**EXERCISE:** Transcribe only the lines of the listing below from the one holding "[641,445,669,458] file. ->" through the one holding "[308,604,380,619] browsers: ->", inclusive, without any change.

◇ ◇ ◇ ◇ ◇

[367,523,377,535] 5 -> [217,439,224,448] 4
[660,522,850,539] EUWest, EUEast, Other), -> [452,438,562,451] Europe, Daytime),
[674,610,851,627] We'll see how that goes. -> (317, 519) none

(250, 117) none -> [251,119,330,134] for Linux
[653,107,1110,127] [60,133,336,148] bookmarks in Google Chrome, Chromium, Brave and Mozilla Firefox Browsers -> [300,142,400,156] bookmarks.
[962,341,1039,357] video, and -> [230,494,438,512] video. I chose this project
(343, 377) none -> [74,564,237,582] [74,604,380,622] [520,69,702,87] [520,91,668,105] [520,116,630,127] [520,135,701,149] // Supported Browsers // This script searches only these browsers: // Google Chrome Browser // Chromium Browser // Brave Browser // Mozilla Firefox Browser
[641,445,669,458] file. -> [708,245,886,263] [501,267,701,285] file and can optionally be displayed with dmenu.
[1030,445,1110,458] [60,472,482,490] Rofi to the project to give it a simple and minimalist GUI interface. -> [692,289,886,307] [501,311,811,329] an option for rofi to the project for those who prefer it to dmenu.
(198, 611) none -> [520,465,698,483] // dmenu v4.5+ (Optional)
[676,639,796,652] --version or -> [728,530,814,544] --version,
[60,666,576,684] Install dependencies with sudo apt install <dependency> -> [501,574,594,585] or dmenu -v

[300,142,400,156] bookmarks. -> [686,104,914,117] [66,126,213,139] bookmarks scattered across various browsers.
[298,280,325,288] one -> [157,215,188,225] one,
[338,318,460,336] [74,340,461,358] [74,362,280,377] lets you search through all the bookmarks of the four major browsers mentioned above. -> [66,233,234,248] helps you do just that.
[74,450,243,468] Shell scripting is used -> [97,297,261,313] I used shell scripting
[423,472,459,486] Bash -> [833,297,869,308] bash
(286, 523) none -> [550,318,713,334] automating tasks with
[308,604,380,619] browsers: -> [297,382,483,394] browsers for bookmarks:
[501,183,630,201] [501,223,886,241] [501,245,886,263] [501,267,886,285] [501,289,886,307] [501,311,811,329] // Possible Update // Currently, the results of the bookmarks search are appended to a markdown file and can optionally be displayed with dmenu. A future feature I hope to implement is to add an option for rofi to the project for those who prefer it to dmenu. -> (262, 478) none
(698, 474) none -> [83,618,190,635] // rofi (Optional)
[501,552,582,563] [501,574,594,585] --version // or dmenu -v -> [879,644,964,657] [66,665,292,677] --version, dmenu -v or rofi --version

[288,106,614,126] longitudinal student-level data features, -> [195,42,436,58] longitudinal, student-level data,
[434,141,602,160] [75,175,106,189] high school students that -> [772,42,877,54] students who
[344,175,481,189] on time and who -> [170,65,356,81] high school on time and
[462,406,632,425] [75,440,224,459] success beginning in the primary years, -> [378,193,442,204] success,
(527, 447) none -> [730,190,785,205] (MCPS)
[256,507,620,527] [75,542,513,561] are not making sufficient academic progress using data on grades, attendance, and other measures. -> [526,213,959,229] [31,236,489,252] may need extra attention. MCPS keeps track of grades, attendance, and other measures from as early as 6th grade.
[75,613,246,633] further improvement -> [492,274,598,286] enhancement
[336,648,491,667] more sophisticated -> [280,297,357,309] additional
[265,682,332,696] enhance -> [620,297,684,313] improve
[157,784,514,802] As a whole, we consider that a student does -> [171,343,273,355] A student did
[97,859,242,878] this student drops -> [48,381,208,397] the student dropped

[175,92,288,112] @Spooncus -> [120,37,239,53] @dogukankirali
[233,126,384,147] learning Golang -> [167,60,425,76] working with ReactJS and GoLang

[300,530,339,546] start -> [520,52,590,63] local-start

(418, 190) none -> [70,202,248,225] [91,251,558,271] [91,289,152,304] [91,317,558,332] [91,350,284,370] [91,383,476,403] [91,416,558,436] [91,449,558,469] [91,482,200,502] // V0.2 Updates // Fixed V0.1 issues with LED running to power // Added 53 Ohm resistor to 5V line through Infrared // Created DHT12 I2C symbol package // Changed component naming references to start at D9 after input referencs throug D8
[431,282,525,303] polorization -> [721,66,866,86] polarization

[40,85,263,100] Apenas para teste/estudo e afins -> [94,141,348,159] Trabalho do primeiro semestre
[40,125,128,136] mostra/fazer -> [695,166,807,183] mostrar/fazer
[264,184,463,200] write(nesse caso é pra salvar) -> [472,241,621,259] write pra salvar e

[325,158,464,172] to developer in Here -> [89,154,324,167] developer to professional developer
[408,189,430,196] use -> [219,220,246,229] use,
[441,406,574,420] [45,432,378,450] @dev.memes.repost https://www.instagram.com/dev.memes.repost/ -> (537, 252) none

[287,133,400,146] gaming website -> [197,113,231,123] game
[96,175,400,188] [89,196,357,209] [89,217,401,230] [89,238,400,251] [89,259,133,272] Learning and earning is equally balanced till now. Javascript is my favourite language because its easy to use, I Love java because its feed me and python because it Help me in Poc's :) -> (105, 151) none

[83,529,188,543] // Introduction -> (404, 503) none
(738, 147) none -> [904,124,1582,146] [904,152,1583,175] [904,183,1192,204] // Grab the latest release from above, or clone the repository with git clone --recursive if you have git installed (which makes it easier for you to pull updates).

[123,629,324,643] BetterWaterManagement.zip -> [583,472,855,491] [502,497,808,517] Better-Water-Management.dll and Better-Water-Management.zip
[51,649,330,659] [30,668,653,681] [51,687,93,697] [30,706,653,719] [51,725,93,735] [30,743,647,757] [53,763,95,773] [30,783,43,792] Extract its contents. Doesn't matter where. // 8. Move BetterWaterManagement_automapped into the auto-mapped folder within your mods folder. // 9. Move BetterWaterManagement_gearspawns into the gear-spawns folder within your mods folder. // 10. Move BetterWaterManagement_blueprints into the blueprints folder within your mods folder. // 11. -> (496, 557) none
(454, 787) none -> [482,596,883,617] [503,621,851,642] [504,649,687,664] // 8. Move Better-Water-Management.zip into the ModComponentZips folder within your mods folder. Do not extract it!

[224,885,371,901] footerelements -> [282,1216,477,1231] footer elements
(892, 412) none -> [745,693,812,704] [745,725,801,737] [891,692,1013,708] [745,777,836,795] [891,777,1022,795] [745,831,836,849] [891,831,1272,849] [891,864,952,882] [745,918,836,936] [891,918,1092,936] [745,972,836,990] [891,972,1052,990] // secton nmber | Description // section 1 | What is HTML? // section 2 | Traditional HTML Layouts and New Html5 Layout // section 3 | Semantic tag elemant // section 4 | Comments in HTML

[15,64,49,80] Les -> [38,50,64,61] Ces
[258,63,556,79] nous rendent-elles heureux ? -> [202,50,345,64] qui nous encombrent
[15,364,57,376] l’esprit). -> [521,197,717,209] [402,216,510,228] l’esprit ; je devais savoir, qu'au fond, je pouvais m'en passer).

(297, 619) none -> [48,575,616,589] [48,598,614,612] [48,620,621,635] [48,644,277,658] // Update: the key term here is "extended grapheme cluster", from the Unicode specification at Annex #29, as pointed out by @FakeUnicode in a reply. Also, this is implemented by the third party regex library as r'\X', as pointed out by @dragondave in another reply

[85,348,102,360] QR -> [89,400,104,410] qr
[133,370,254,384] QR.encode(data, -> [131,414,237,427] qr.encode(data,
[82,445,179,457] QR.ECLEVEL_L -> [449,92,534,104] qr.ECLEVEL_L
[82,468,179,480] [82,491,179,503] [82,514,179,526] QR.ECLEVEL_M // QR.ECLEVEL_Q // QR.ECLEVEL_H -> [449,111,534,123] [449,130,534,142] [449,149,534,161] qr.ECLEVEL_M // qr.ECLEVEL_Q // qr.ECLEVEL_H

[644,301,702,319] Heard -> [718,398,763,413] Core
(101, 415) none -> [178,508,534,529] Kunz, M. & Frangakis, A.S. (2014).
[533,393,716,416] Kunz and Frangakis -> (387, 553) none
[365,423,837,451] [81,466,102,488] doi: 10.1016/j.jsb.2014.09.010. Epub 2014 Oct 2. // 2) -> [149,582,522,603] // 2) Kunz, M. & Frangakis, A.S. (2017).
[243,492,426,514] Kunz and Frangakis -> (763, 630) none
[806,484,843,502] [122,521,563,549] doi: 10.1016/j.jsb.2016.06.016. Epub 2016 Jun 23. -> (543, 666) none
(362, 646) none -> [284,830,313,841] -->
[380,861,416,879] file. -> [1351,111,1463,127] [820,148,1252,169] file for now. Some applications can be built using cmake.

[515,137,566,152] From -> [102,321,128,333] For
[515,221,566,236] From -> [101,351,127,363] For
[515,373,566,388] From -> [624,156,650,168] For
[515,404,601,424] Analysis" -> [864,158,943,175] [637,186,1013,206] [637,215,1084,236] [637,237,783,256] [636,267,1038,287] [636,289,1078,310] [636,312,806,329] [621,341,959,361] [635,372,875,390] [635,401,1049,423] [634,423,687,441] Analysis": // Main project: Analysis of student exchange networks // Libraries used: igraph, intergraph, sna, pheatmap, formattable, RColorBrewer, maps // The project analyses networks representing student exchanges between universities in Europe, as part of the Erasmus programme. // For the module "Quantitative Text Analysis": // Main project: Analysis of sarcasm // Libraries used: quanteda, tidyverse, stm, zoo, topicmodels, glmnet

◇ ◇ ◇ ◇ ◇

**TASK ANSWER:**
[641,445,669,458] file. -> [708,245,886,263] [501,267,701,285] file and can optionally be displayed with dmenu.
[1030,445,1110,458] [60,472,482,490] Rofi to the project to give it a simple and minimalist GUI interface. -> [692,289,886,307] [501,311,811,329] an option for rofi to the project for those who prefer it to dmenu.
(198, 611) none -> [520,465,698,483] // dmenu v4.5+ (Optional)
[676,639,796,652] --version or -> [728,530,814,544] --version,
[60,666,576,684] Install dependencies with sudo apt install <dependency> -> [501,574,594,585] or dmenu -v

[300,142,400,156] bookmarks. -> [686,104,914,117] [66,126,213,139] bookmarks scattered across various browsers.
[298,280,325,288] one -> [157,215,188,225] one,
[338,318,460,336] [74,340,461,358] [74,362,280,377] lets you search through all the bookmarks of the four major browsers mentioned above. -> [66,233,234,248] helps you do just that.
[74,450,243,468] Shell scripting is used -> [97,297,261,313] I used shell scripting
[423,472,459,486] Bash -> [833,297,869,308] bash
(286, 523) none -> [550,318,713,334] automating tasks with
[308,604,380,619] browsers: -> [297,382,483,394] browsers for bookmarks:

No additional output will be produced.